◆ **Task description**:
Copy the listing from the line with "Which way does" through the end of the listing, changing "chalkboard menu board" to "sandwich board sign" and leaving everything else unchanged.

★ ★ ★ ★ ★ ★ ★

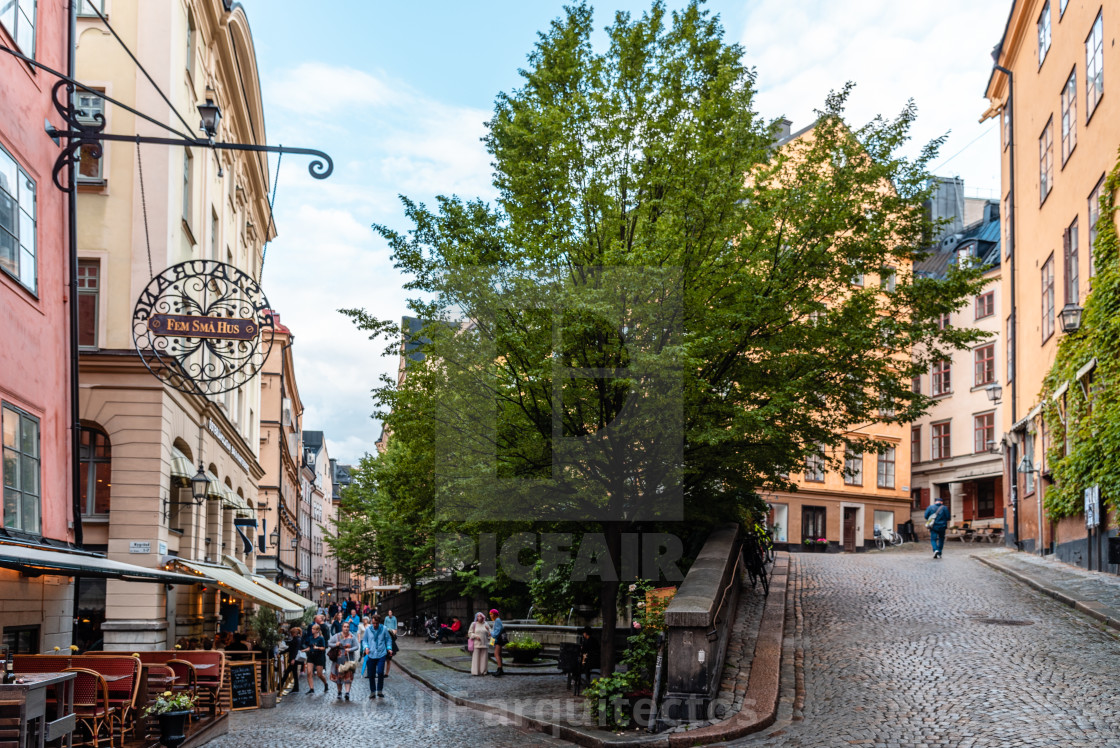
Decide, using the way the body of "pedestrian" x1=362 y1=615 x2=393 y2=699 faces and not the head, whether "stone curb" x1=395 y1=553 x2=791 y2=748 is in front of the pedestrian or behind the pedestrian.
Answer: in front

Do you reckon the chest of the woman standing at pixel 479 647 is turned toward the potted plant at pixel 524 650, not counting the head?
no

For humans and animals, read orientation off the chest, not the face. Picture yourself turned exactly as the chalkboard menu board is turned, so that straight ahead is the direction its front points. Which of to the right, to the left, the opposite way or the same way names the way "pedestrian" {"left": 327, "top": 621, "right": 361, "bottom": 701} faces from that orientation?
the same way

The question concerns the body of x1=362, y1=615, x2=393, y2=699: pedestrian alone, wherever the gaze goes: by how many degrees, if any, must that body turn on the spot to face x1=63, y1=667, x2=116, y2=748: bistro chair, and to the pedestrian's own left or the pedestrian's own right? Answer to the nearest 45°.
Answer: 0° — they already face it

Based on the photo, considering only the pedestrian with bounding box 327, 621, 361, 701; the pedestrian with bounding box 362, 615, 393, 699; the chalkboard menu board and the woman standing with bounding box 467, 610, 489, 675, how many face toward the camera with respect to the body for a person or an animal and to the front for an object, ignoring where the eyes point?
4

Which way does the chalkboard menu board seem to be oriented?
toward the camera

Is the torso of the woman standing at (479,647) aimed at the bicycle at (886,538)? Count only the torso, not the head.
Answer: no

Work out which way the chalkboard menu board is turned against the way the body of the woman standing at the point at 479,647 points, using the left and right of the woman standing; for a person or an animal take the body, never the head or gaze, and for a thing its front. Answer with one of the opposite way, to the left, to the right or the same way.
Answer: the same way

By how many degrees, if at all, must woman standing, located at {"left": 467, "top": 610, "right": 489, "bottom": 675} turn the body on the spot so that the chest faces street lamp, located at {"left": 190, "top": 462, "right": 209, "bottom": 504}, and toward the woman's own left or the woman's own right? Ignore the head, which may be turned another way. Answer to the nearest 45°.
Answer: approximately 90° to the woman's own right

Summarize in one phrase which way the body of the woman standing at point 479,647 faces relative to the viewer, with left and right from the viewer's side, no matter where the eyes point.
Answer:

★ ★ ★ ★ ★ ★ ★

◆ **Reply**:
Which way does the sandwich board sign seem to be oriented?
toward the camera

Is the torso of the woman standing at (479,647) aimed at the bicycle at (886,538)? Count only the torso, not the head.
Answer: no

Work out which way the sandwich board sign is turned against the way the body of the woman standing at the point at 479,647 points, using the left and right of the woman standing; for a person or an animal take the body, never the head or gaze, and for a thing its front. Answer with one of the opposite way, to the left, to the right or the same way.
Answer: the same way

By how many degrees, if at all, must woman standing, located at {"left": 467, "top": 610, "right": 489, "bottom": 675} turn the body on the spot so that the chest faces street lamp, located at {"left": 190, "top": 462, "right": 209, "bottom": 504}, and toward the woman's own left or the woman's own right? Ignore the head, which may be turned another way. Answer to the nearest 45°.
Answer: approximately 90° to the woman's own right

Summarize in one phrase which way the body of the woman standing at point 479,647 faces relative to the viewer, with left and right from the viewer's side, no matter where the eyes point.
Answer:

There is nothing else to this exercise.